Shopko’s bankruptcy created an opportunity in Pullman for two national retailers that are thriving during the coronavirus pandemic that has forced numerous stores to close temporarily.
Harbor Freight Tools opened at 1450 Grand Ave. in the middle of May, filling 18,000 square feet of the building that housed Shopko, which went out of business about a year ago.
Grocery Outlet is slated to join Harbor Freight in early September, occupying 24,000 square feet and leaving 26,000 square feet available for another store that’s being recruited, said Jennifer Hackman, economic development manager with the city of Pullman.
“This positive momentum in retail during the pandemic is absolutely a win, and it speaks to the underlying strength of the Pullman market, which continues to grow,” Hackman said.
Pullman benefits from the stability of farming in Whitman County and the presence of Schweitzer Engineering Laboratories, a manufacturer of high-tech equipment for electrical transmission that has remained open as an essential business.
SEL is the largest private employer in the region and has more than 2,600 staff members in Pullman.
The addition of Harbor Freight reflects the appreciation the family-owned company with more than 1,000 stores has for north central Idaho and southeastern Washington. It entered the region with its Lewiston store in October 2017.
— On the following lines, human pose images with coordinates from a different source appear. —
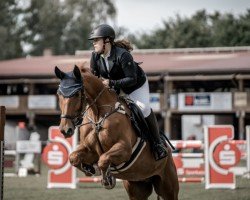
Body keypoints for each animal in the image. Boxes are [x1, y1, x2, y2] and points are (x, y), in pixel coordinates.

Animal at [55, 65, 179, 200]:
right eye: (58, 94)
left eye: (77, 94)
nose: (65, 129)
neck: (98, 115)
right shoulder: (89, 149)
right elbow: (74, 157)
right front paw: (91, 169)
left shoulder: (124, 149)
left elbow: (103, 159)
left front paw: (107, 179)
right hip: (137, 187)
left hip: (168, 188)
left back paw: (160, 150)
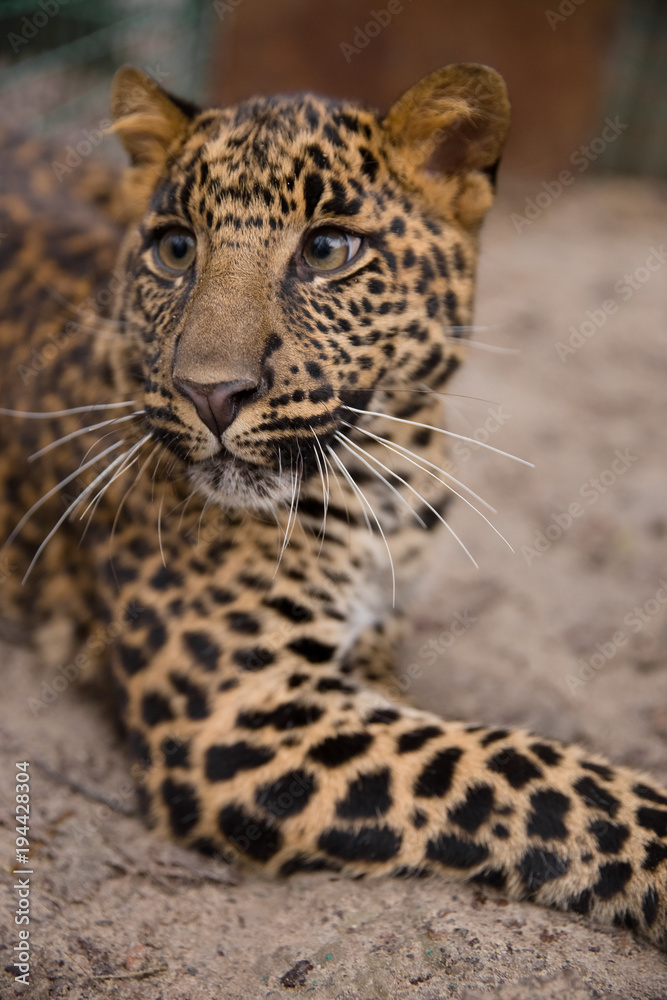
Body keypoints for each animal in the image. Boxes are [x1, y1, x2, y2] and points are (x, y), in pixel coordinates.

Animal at [2, 63, 667, 950]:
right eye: (175, 248)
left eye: (326, 250)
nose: (210, 394)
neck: (377, 481)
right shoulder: (239, 722)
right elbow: (519, 770)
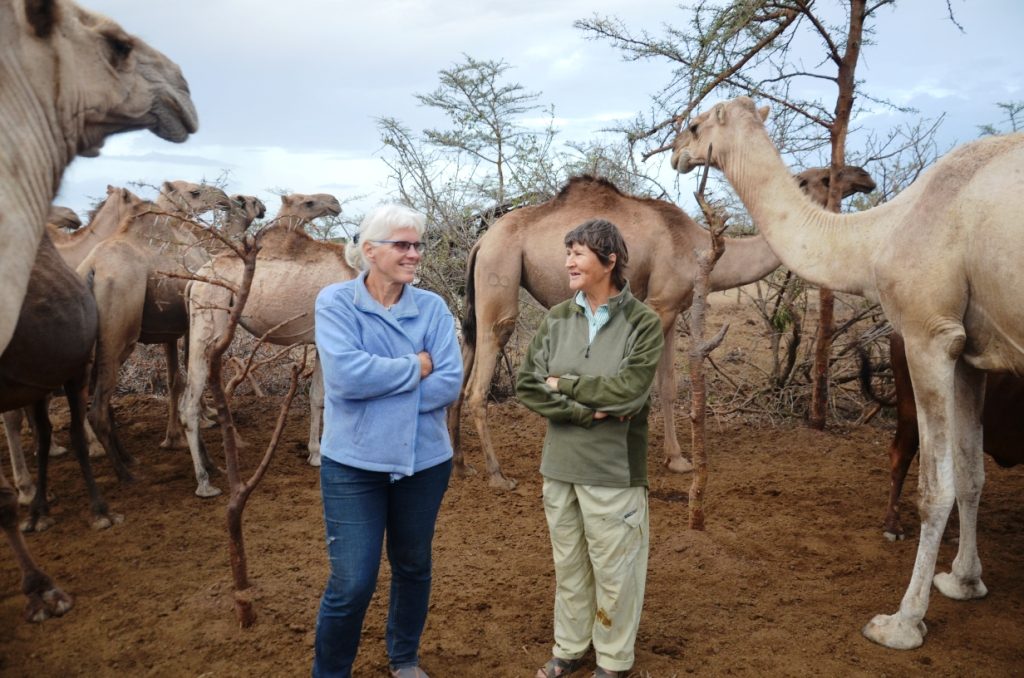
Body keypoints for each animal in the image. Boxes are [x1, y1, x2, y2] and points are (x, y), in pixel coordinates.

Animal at [0, 0, 197, 622]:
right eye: (117, 45)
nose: (182, 91)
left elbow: (175, 378)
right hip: (113, 335)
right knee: (94, 402)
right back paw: (110, 479)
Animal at [178, 193, 346, 497]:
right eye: (309, 203)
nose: (335, 203)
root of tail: (193, 282)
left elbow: (317, 396)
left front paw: (315, 454)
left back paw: (210, 467)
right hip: (207, 316)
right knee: (189, 404)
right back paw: (205, 483)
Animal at [450, 170, 872, 489]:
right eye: (826, 177)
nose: (865, 178)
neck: (697, 243)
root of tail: (481, 240)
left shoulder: (668, 309)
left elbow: (669, 385)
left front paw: (676, 458)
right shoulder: (663, 303)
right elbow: (654, 384)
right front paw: (663, 457)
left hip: (478, 293)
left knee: (463, 358)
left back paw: (459, 464)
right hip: (500, 277)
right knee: (481, 375)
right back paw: (498, 475)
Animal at [671, 95, 1024, 655]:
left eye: (694, 124)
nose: (675, 153)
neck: (880, 235)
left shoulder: (930, 333)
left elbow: (937, 487)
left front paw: (901, 623)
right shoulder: (971, 351)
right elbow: (972, 475)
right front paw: (964, 581)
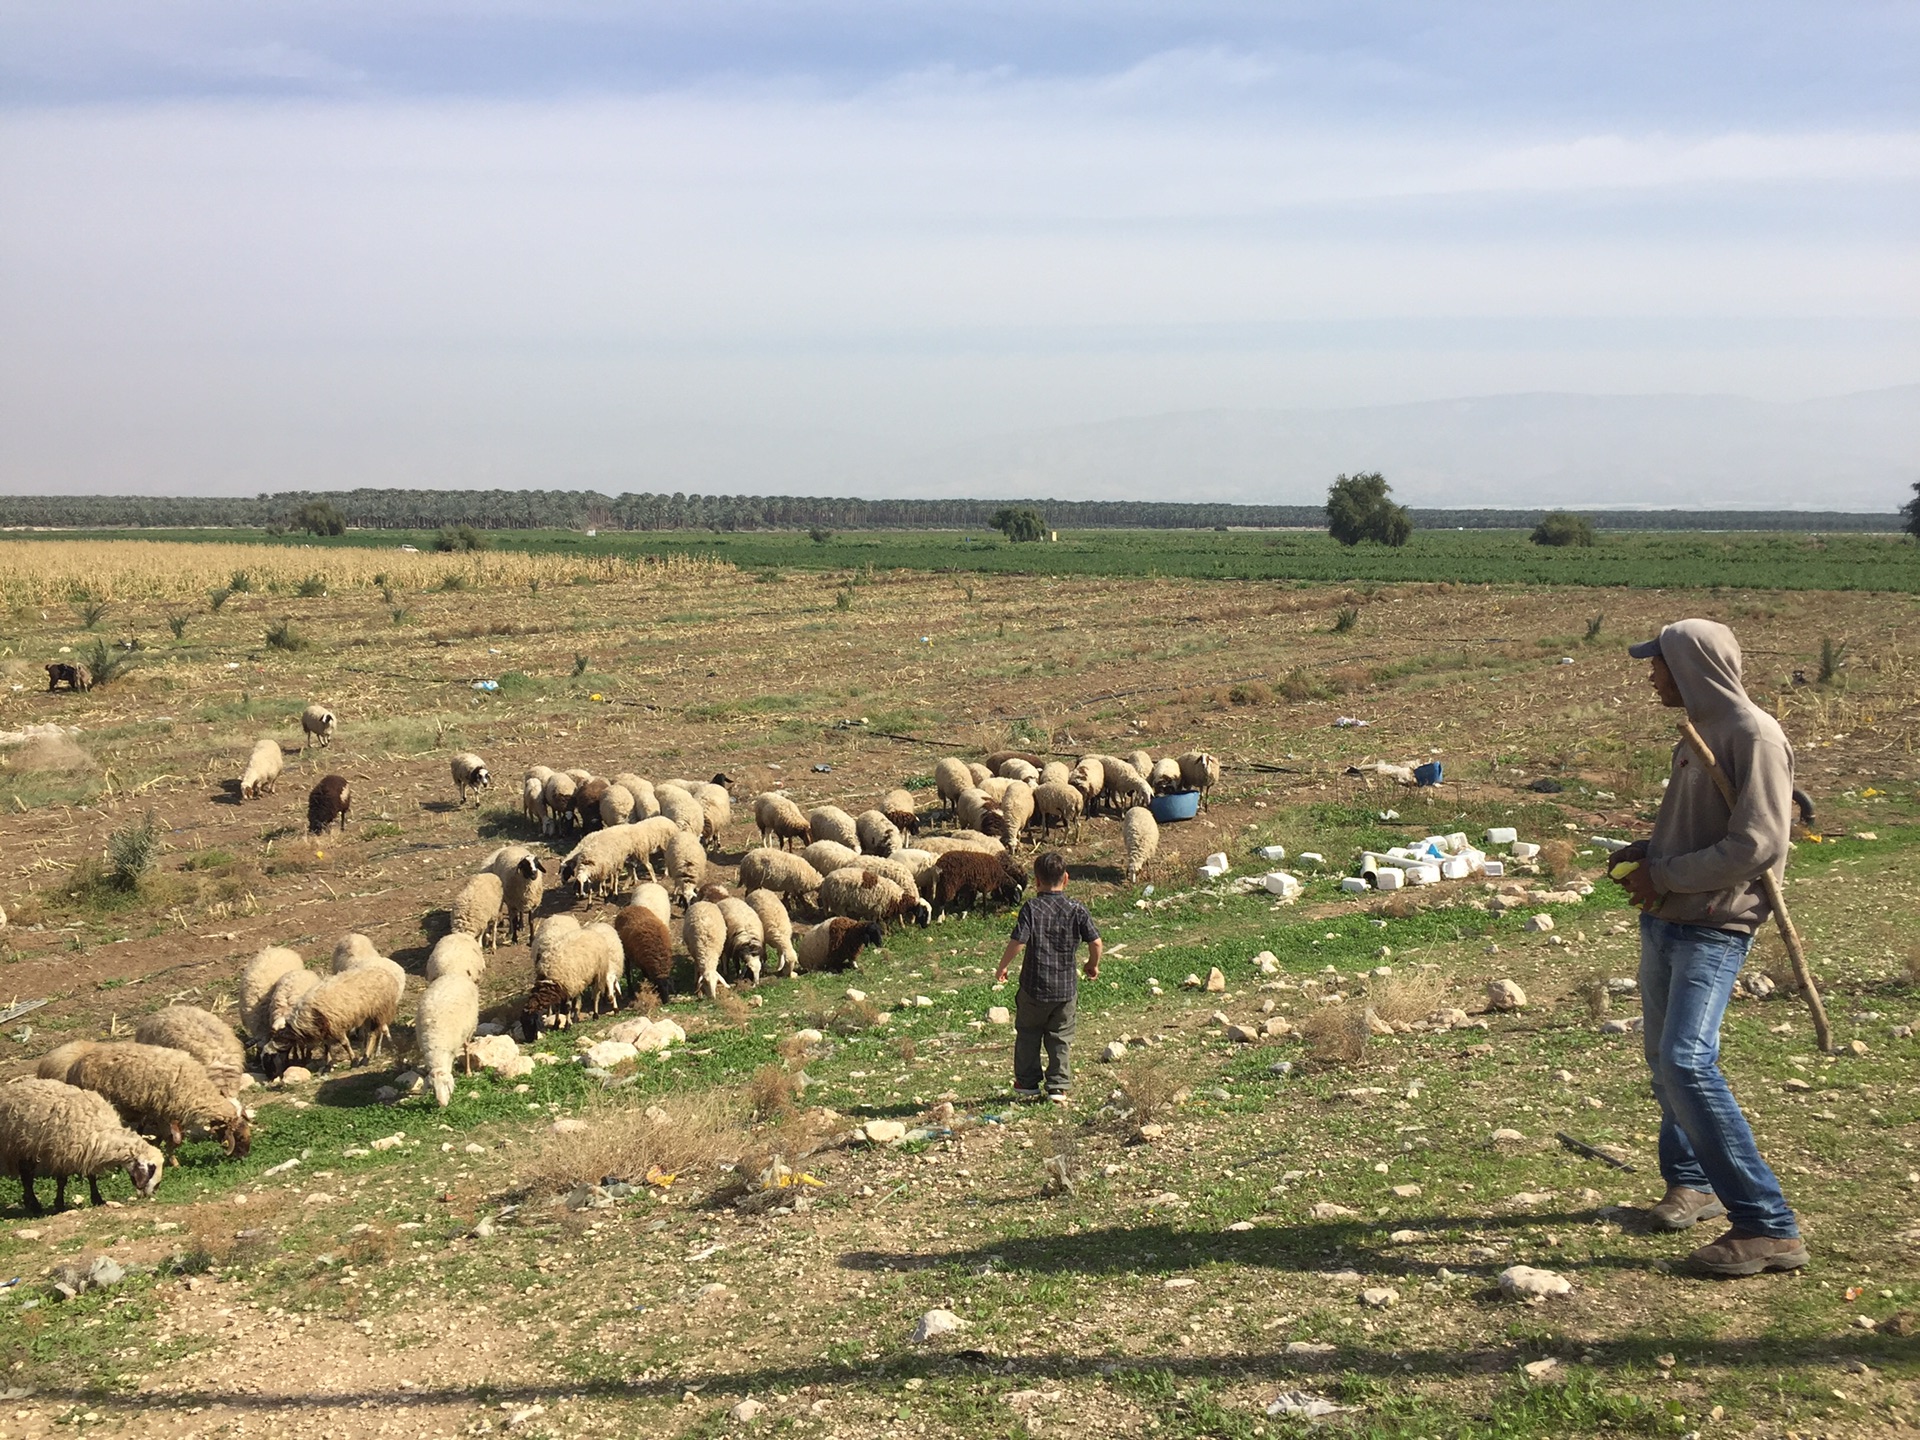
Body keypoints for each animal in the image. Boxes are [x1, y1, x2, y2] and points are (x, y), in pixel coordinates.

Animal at [0, 1082, 163, 1221]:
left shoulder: (88, 1151)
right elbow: (62, 1181)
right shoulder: (63, 1153)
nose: (154, 1191)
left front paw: (97, 1199)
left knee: (26, 1175)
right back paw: (34, 1205)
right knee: (26, 1176)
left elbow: (91, 1176)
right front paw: (59, 1205)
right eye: (152, 1168)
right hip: (21, 1145)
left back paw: (29, 1202)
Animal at [65, 1052, 251, 1175]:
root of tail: (74, 1067)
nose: (244, 1157)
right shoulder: (163, 1114)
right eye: (239, 1137)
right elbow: (173, 1140)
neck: (198, 1090)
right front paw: (174, 1163)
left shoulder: (166, 1116)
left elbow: (168, 1139)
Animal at [266, 963, 397, 1075]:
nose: (275, 1074)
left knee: (373, 1034)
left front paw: (353, 1061)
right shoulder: (326, 1030)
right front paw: (328, 1066)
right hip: (367, 1014)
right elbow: (326, 1046)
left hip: (378, 1010)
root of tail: (386, 973)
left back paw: (365, 1059)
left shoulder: (336, 1025)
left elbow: (345, 1044)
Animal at [416, 975, 480, 1113]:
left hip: (469, 1027)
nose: (442, 1105)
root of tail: (453, 975)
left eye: (446, 1083)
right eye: (432, 1088)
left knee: (467, 1048)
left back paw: (468, 1072)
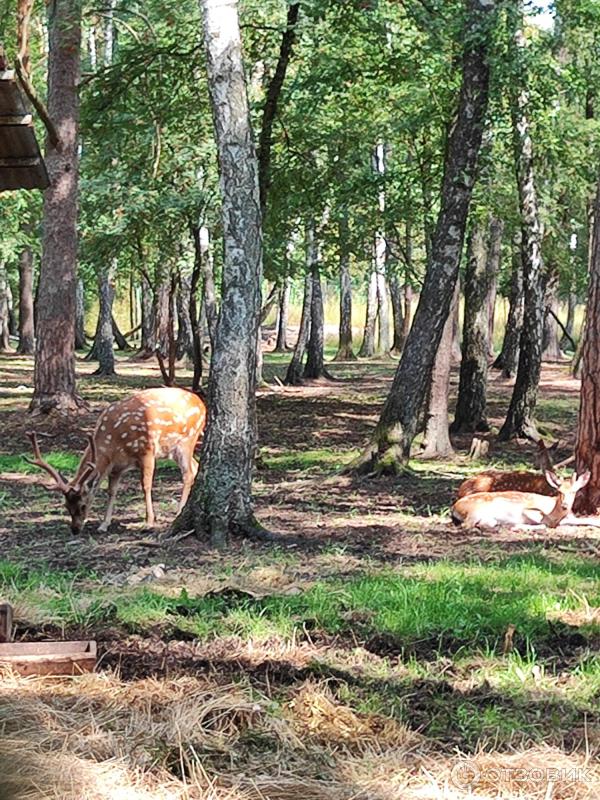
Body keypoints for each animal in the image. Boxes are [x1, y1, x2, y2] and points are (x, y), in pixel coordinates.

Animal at [27, 386, 207, 532]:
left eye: (83, 505)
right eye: (66, 505)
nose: (75, 529)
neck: (113, 443)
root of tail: (202, 404)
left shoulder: (147, 450)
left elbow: (146, 485)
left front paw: (149, 521)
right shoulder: (116, 466)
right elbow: (111, 491)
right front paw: (104, 524)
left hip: (187, 440)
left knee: (187, 473)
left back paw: (179, 511)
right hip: (174, 450)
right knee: (195, 466)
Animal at [450, 468, 592, 532]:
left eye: (574, 491)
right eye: (559, 491)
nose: (565, 505)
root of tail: (454, 507)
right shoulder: (529, 509)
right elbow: (545, 523)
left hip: (485, 516)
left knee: (485, 523)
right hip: (475, 510)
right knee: (466, 525)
The business doesn’t disclose performance of individual stores, but Harbor Freight spokesman Craig Hoffman said, “If (Lewiston) wasn’t doing well, we wouldn’t be opening another one in Pullman.”
Harbor Freight considered Pullman as a place to grow for quite a while.
“We’re always looking for good communities that we can be a part of,” Hoffman said.
The Pullman store has 35 employees and carries items such as automotive, power and hand tools as well as generators and welding supplies.
Demand for its merchandise stayed steady or grew as COVID-19 spread, partly because people need tools to keep sanitation systems and emergency vehicles running, Hoffman said.
“We’ve seen very sustained and good traffic,” he said.
The need for some safety gear was so intense that Harbor Freight removed the items from its shelves and donated them out of concern for those who had contracted coronavirus and the medical staff caring for them, Hoffman said.
It sent at least one pallet of nitrile gloves, face shields and N95 face masks to at least one emergency room in every town where it has a store as a way of making sure the supplies Harbor Freight on hand for painters and welders got to places they were needed most.
Similar to Harbor Freight, Grocery Outlet is weathering the pandemic well.
Attempts to reach Grocery Outlet for this story were not successful. But its executives discussed how the company is doing in a conference call for stock market analysts when its earnings were released May 11.
The business had a net income of $12.6 million in the first three months of this year, compared with $3.74 million for the same time last year.
The Pullman store is one of as many as 30 new stores Grocery Outlet expects to open this year, adding to 350 locations in Idaho, Washington, Oregon, Nevada, California and Pennsylvania, including one in Lewiston.
The stores carry staples such as fresh milk and meat as well as discounted items acquired through a variety of sources.
Grocery Outlet has been able to keep its stores well stocked, partly because it has accepted goods that normally would have gone to the food service, restaurant, airport and department store industries, where sales declined during shutdowns instituted to slow the spread of COVID-19.
Many new customers discovered Grocery Outlet, sometimes when they couldn’t find what they needed where they normally shop, said Grocery Outlet President R.J. Sheedy.
“The healthy inventory … makes a nice impression on customers,” Sheedy said.